A friend of mine just suffered a loss in her family. The relative was ill in the hospital for several days, but could still receive visitors. My friend’s family was touched by the number of people who came to visit, but some guests were more welcome than others.
One thing that rubbed the family the wrong way was when visitors would overstay their welcome, or ask lots of questions. In her situation, the family was very tired and drained of energy, and keeping company was exhausting. They too were trying to grasp the situation and understand the health issues, so being constantly asked about how this had happened, or what the doctors were saying, was emotional and frustrating. It got to the point where they had to request some privacy at the hospital.

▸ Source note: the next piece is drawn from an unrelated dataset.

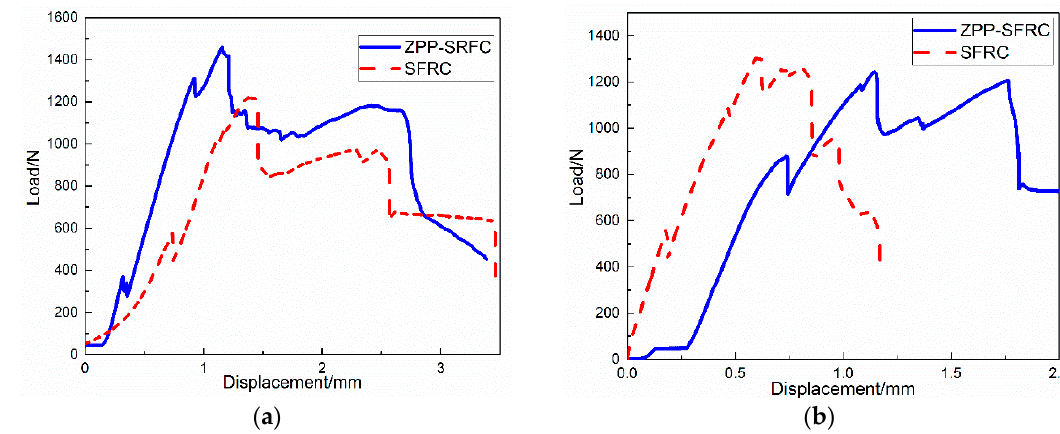
Figure 3. The relationship between load and displacement of the samples under different environments in the pull-out test: ( a ) NaCl solution and ( b ) without corrosion.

Some visitors, however, made more thoughtful gestures. It was always appreciated when a visitor would offer to give a family member a break and stay with the patient. This allowed the family to get some fresh air, grab a bite to eat, make phone calls, etc. Bringing food was also nice. When you’re confined to a hospital room with a loved one, it’s hard to take care of the most basic things because you don’t want to leave their side. Having the time to do that, or to have food, drinks, newspapers, or even toiletries readily available makes a big difference.
Illness and death are awful situations, and it’s hard to blame someone for not knowing how to act. The best advice is to not be overbearing, to respect the family’s situation, and to be a help, not a hindrance.